A new approach using DDS

This is a guest post by André who has come up with a novel approach using Direct Digital Synthesis of the chroma signal. The circuit is relatively simple and uses few components. It’s early days, but he’s already achieved promising results. Take a look at how he does it!

DDS prototype

This is a report of my attempt at creating a simple, low component overlay system with colour, for use in remote controlled vehicles, in an attempt to change the current go to hardware for doing video overlay, namely the character only monochrome Max OSD chip.

After much research and discussion with fellow Batperson from the WekaOSD blog I set out to devise a solution for colour overlay that uses the smallest number of components possible.
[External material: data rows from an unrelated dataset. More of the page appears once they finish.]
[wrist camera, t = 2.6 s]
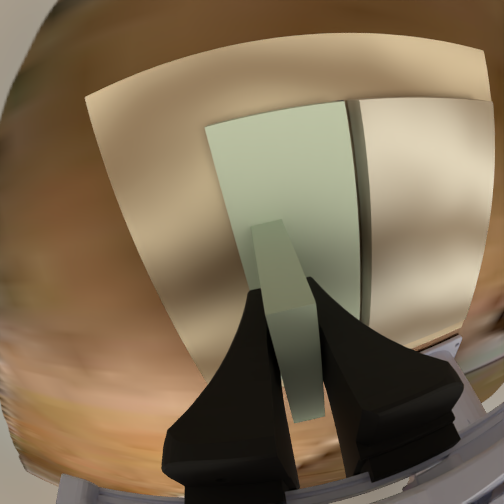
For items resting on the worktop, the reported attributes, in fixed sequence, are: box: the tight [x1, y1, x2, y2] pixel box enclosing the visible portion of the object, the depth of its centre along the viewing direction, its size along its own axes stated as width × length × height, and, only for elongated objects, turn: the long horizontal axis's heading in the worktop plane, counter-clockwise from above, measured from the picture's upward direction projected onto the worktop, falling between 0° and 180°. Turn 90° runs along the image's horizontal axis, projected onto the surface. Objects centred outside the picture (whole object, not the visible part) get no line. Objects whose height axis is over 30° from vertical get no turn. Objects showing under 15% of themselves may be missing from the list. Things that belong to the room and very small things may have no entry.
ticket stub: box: [204, 101, 360, 423], centre depth 11 cm, size 14×5×6 cm, turn 13°
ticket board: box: [85, 33, 495, 387], centre depth 13 cm, size 20×20×3 cm
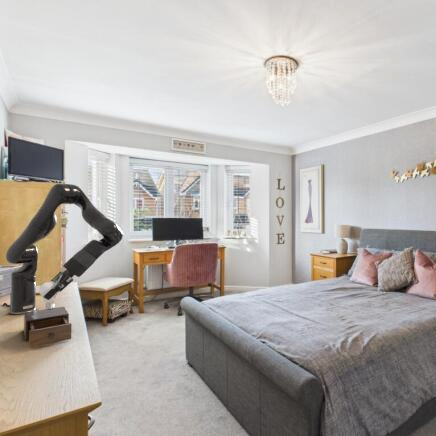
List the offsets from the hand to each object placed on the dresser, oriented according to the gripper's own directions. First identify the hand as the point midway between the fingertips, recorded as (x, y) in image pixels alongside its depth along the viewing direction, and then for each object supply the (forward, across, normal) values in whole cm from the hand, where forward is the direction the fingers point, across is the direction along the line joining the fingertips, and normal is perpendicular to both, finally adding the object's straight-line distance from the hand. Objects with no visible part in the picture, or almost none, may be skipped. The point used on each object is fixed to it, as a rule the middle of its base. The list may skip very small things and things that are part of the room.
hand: (44, 296), depth 120 cm
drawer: (+10, +1, +12) cm, 16 cm away
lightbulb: (+3, 0, +5) cm, 6 cm away
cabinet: (+10, -12, +14) cm, 21 cm away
In the first part of the project I set out to create a monochrome OSD using the DSPIC33CK, as it is the MCU that I’m most comfortable with, despite the buggy IDE, because of the sheer number of peripherals it has:  comparators with DAC references, timers, capture and compare modules, ADC@3.5MSPS. That way I could integrate as many analog blocks as possible, avoiding noise issues and lowering part count. It is also a 100MIPS MCU, the majority of the instructions are single cycle, and interrupt latency is fixed if you obey some restrictions.

For sync detection I used an internal comparator fed by the video signal, where the reference voltage was controlled by the comparator dedicated DAC, to separate any unwanted signals the comparator input would present on the video feed. I used a solution inspired by the schematic of Dennis Frie’s DIY OSD. The diode is a standard 1N4148.


For rendering I chose an analog switch, namely the SN74LVC1G3157 SOT-23 (SPDT) single channel with  typical frequency of 340 MHz, connected in such a way that in case of MCU malfunction the video feed would pass on via the normally closed input. Rendering is made by an MCU pin on the normally open input. This input receives 3.3 volts via a 330 ohms resistor to create a signal above 0.3v which gave me a nice dark grey overlay. (Voltage divider with the 75 ohm termination resistor inside a monitor).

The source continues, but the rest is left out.